**Try it:** When you reach the line in the listing below that contains "the high_scores.json file", begin returning lines exactly as written, and stop after the line that contains "command : _pip install Flask_". Return no other lines.

**Exercise input:**

************

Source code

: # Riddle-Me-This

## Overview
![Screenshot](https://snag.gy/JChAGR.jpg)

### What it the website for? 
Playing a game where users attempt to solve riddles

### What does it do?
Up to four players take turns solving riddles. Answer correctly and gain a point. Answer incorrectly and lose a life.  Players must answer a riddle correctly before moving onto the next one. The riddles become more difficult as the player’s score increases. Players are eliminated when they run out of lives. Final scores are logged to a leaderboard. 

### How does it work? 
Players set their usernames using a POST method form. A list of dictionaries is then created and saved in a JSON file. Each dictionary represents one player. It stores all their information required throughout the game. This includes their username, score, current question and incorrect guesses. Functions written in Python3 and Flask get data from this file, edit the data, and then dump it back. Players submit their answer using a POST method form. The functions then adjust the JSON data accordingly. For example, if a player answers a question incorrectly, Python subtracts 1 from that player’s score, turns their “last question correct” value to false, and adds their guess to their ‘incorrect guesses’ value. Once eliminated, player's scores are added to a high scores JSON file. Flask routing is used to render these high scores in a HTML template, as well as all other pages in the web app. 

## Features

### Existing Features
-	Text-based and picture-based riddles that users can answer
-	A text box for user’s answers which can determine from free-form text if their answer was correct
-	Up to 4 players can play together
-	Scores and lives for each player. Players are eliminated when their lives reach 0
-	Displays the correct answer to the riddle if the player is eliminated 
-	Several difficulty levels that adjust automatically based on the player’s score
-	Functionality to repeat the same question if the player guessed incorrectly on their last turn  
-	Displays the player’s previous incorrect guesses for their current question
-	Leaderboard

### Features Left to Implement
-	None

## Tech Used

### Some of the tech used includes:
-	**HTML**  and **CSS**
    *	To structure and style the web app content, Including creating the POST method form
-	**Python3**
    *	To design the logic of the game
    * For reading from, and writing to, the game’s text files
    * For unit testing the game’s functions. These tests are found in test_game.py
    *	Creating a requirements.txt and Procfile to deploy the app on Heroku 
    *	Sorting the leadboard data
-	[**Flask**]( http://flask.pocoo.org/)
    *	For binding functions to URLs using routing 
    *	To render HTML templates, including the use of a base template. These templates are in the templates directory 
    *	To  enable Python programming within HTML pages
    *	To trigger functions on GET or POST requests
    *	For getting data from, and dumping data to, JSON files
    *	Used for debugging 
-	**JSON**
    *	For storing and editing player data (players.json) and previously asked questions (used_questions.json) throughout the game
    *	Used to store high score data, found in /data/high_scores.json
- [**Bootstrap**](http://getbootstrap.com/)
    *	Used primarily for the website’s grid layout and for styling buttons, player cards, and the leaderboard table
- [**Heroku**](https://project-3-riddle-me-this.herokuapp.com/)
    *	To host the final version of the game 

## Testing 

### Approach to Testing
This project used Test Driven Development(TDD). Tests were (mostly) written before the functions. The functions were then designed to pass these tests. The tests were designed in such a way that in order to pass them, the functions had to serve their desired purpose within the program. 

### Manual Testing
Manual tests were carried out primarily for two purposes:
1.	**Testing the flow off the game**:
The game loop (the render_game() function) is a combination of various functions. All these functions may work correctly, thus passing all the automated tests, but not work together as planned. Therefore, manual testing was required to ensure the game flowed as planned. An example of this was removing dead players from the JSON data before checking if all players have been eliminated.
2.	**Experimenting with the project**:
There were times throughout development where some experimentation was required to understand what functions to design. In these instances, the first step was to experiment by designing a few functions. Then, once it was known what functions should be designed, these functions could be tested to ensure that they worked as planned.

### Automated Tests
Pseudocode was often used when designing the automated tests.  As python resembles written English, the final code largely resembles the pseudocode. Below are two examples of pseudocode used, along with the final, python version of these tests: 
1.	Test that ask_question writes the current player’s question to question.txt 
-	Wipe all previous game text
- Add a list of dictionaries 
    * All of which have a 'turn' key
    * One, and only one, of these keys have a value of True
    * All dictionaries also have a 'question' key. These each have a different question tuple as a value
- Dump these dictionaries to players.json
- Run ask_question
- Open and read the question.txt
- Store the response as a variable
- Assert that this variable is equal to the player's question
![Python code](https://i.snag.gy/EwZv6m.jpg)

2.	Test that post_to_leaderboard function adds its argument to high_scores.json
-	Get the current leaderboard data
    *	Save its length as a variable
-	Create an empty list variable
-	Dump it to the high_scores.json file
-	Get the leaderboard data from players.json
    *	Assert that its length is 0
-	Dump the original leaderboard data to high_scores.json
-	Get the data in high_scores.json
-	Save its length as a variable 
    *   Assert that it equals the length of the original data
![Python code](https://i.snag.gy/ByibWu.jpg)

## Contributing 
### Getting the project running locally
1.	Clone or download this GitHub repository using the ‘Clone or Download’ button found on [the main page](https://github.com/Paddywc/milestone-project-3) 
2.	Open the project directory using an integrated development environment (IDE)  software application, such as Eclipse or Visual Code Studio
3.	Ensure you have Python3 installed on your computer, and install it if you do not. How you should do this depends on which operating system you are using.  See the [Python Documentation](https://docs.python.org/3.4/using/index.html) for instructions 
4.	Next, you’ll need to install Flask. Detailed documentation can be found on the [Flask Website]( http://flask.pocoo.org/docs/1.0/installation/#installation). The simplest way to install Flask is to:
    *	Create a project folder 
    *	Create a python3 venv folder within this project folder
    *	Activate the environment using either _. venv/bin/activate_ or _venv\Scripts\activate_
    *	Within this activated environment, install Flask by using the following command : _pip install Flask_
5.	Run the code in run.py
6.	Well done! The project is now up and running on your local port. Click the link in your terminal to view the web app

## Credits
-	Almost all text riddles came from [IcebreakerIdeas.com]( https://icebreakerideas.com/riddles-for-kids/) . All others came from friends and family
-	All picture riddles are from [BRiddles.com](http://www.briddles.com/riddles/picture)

************

**Completed exercise:**
-	Dump it to the high_scores.json file
-	Get the leaderboard data from players.json
    *	Assert that its length is 0
-	Dump the original leaderboard data to high_scores.json
-	Get the data in high_scores.json
-	Save its length as a variable 
    *   Assert that it equals the length of the original data
![Python code](https://i.snag.gy/ByibWu.jpg)

## Contributing 
### Getting the project running locally
1.	Clone or download this GitHub repository using the ‘Clone or Download’ button found on [the main page](https://github.com/Paddywc/milestone-project-3) 
2.	Open the project directory using an integrated development environment (IDE)  software application, such as Eclipse or Visual Code Studio
3.	Ensure you have Python3 installed on your computer, and install it if you do not. How you should do this depends on which operating system you are using.  See the [Python Documentation](https://docs.python.org/3.4/using/index.html) for instructions 
4.	Next, you’ll need to install Flask. Detailed documentation can be found on the [Flask Website]( http://flask.pocoo.org/docs/1.0/installation/#installation). The simplest way to install Flask is to:
    *	Create a project folder 
    *	Create a python3 venv folder within this project folder
    *	Activate the environment using either _. venv/bin/activate_ or _venv\Scripts\activate_
    *	Within this activated environment, install Flask by using the following command : _pip install Flask_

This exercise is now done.